• **Assigned task**
Each entry must appear again exactly as it does in the source.

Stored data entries
——————

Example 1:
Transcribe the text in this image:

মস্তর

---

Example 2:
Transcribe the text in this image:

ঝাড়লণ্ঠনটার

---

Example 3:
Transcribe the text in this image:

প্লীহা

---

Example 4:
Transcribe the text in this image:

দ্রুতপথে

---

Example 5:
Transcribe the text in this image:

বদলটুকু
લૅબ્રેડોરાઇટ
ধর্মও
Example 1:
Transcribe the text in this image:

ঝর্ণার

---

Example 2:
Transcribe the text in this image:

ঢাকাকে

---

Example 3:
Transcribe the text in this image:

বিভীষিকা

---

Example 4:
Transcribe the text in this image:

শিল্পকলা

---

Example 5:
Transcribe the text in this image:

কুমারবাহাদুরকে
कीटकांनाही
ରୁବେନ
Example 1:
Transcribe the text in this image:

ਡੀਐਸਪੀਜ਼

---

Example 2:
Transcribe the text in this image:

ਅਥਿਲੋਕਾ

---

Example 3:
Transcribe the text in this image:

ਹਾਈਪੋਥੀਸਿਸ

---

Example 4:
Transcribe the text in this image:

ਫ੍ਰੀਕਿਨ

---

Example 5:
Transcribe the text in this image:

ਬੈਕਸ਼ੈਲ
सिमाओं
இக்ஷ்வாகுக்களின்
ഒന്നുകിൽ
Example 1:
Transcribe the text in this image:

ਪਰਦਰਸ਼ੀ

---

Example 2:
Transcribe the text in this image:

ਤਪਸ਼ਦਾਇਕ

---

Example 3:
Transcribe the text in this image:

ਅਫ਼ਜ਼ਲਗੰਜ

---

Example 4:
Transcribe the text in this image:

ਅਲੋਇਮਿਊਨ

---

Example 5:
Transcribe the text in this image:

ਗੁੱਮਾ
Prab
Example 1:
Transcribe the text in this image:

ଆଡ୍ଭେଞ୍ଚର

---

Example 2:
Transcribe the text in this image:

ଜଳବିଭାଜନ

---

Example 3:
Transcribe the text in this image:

——————

• **Completed exercise**
Example 1:
Transcribe the text in this image:

মস্তর

---

Example 2:
Transcribe the text in this image:

ঝাড়লণ্ঠনটার

---

Example 3:
Transcribe the text in this image:

প্লীহা

---

Example 4:
Transcribe the text in this image:

দ্রুতপথে

---

Example 5:
Transcribe the text in this image:

বদলটুকু
લૅબ્રેડોરાઇટ
ধর্মও
Example 1:
Transcribe the text in this image:

ঝর্ণার

---

Example 2:
Transcribe the text in this image:

ঢাকাকে

---

Example 3:
Transcribe the text in this image:

বিভীষিকা

---

Example 4:
Transcribe the text in this image:

শিল্পকলা

---

Example 5:
Transcribe the text in this image:

কুমারবাহাদুরকে
कीटकांनाही
ରୁବେନ
Example 1:
Transcribe the text in this image:

ਡੀਐਸਪੀਜ਼

---

Example 2:
Transcribe the text in this image:

ਅਥਿਲੋਕਾ

---

Example 3:
Transcribe the text in this image:

ਹਾਈਪੋਥੀਸਿਸ

---

Example 4:
Transcribe the text in this image:

ਫ੍ਰੀਕਿਨ

---

Example 5:
Transcribe the text in this image:

ਬੈਕਸ਼ੈਲ
सिमाओं
இக்ஷ்வாகுக்களின்
ഒന്നുകിൽ
Example 1:
Transcribe the text in this image:

ਪਰਦਰਸ਼ੀ

---

Example 2:
Transcribe the text in this image:

ਤਪਸ਼ਦਾਇਕ

---

Example 3:
Transcribe the text in this image:

ਅਫ਼ਜ਼ਲਗੰਜ

---

Example 4:
Transcribe the text in this image:

ਅਲੋਇਮਿਊਨ

---

Example 5:
Transcribe the text in this image:

ਗੁੱਮਾ
Prab
Example 1:
Transcribe the text in this image:

ଆଡ୍ଭେଞ୍ଚର

---

Example 2:
Transcribe the text in this image:

ଜଳବିଭାଜନ

---

Example 3:
Transcribe the text in this image:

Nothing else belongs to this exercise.